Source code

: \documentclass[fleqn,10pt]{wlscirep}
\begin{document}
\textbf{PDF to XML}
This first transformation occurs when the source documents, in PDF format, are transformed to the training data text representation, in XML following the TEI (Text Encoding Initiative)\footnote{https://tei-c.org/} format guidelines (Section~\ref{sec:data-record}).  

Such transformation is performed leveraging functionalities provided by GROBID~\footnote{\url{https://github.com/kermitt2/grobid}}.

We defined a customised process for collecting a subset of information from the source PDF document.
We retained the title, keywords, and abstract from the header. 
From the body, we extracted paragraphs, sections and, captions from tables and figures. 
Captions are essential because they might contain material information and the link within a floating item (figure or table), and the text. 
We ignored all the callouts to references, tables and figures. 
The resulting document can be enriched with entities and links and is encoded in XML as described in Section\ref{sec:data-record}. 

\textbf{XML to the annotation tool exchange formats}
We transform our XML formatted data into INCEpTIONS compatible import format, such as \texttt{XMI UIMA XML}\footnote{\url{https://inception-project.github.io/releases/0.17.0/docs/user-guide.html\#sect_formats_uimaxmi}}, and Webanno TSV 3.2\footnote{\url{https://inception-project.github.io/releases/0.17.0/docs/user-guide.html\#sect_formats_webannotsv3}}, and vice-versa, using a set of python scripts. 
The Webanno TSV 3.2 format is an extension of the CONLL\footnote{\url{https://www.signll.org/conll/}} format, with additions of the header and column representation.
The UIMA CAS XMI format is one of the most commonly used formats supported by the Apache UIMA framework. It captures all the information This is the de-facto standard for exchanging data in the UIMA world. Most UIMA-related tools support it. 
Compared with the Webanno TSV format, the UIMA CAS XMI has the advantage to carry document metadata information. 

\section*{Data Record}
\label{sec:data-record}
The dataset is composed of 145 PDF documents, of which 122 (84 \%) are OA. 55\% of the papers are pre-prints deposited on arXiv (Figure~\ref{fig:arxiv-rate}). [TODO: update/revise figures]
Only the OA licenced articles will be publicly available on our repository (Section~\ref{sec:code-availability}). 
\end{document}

____________

## WHAT IS EXPECTED
Could you retype each record exactly as it appears?

## ANSWER AREA
Source code

: \documentclass[fleqn,10pt]{wlscirep}
\begin{document}
\textbf{PDF to XML}
This first transformation occurs when the source documents, in PDF format, are transformed to the training data text representation, in XML following the TEI (Text Encoding Initiative)\footnote{https://tei-c.org/} format guidelines (Section~\ref{sec:data-record}).  

Such transformation is performed leveraging functionalities provided by GROBID~\footnote{\url{https://github.com/kermitt2/grobid}}.

We defined a customised process for collecting a subset of information from the source PDF document.
We retained the title, keywords, and abstract from the header. 
From the body, we extracted paragraphs, sections and, captions from tables and figures. 
Captions are essential because they might contain material information and the link within a floating item (figure or table), and the text. 
We ignored all the callouts to references, tables and figures. 
The resulting document can be enriched with entities and links and is encoded in XML as described in Section\ref{sec:data-record}. 

\textbf{XML to the annotation tool exchange formats}
We transform our XML formatted data into INCEpTIONS compatible import format, such as \texttt{XMI UIMA XML}\footnote{\url{https://inception-project.github.io/releases/0.17.0/docs/user-guide.html\#sect_formats_uimaxmi}}, and Webanno TSV 3.2\footnote{\url{https://inception-project.github.io/releases/0.17.0/docs/user-guide.html\#sect_formats_webannotsv3}}, and vice-versa, using a set of python scripts. 
The Webanno TSV 3.2 format is an extension of the CONLL\footnote{\url{https://www.signll.org/conll/}} format, with additions of the header and column representation.
The UIMA CAS XMI format is one of the most commonly used formats supported by the Apache UIMA framework. It captures all the information This is the de-facto standard for exchanging data in the UIMA world. Most UIMA-related tools support it. 
Compared with the Webanno TSV format, the UIMA CAS XMI has the advantage to carry document metadata information. 

\section*{Data Record}
\label{sec:data-record}
The dataset is composed of 145 PDF documents, of which 122 (84 \%) are OA. 55\% of the papers are pre-prints deposited on arXiv (Figure~\ref{fig:arxiv-rate}). [TODO: update/revise figures]
Only the OA licenced articles will be publicly available on our repository (Section~\ref{sec:code-availability}). 
\end{document}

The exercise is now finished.